# [YOUR INSTRUCTIONS]
Nothing is needed except the lines below that run from the one with "T33, due: Oct 24 -> Oct 16" through the one with "T55, owner: Paulina", repeated exactly.

# [RECORDS FOR THE EXERCISE]
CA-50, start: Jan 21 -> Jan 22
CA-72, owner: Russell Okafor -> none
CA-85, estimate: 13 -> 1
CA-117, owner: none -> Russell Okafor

...

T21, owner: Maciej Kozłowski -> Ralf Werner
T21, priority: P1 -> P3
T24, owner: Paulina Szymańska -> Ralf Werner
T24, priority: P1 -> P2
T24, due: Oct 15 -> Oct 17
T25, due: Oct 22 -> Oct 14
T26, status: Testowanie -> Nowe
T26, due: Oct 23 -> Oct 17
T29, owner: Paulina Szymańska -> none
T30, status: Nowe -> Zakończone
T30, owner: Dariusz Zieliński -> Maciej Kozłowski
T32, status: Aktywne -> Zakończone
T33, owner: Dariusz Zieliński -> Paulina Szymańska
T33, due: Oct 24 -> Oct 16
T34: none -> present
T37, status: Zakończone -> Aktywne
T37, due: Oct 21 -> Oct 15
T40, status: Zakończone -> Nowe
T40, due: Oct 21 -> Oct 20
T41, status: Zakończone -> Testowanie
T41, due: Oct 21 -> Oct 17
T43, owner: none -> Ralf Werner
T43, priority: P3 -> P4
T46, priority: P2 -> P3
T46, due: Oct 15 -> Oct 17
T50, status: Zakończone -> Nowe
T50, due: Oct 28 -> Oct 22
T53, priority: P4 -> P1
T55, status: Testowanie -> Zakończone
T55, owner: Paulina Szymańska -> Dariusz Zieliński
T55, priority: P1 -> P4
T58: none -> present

==

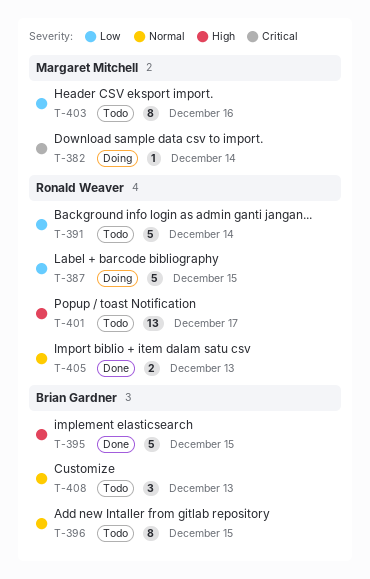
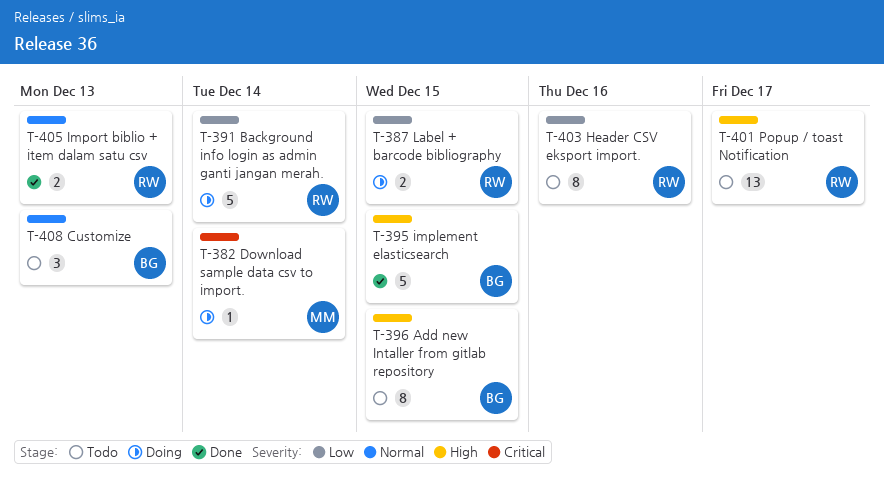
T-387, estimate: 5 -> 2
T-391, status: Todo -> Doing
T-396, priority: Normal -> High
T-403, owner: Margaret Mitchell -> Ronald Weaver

# [ANSWER BELOW]
T33, due: Oct 24 -> Oct 16
T34: none -> present
T37, status: Zakończone -> Aktywne
T37, due: Oct 21 -> Oct 15
T40, status: Zakończone -> Nowe
T40, due: Oct 21 -> Oct 20
T41, status: Zakończone -> Testowanie
T41, due: Oct 21 -> Oct 17
T43, owner: none -> Ralf Werner
T43, priority: P3 -> P4
T46, priority: P2 -> P3
T46, due: Oct 15 -> Oct 17
T50, status: Zakończone -> Nowe
T50, due: Oct 28 -> Oct 22
T53, priority: P4 -> P1
T55, status: Testowanie -> Zakończone
T55, owner: Paulina Szymańska -> Dariusz Zieliński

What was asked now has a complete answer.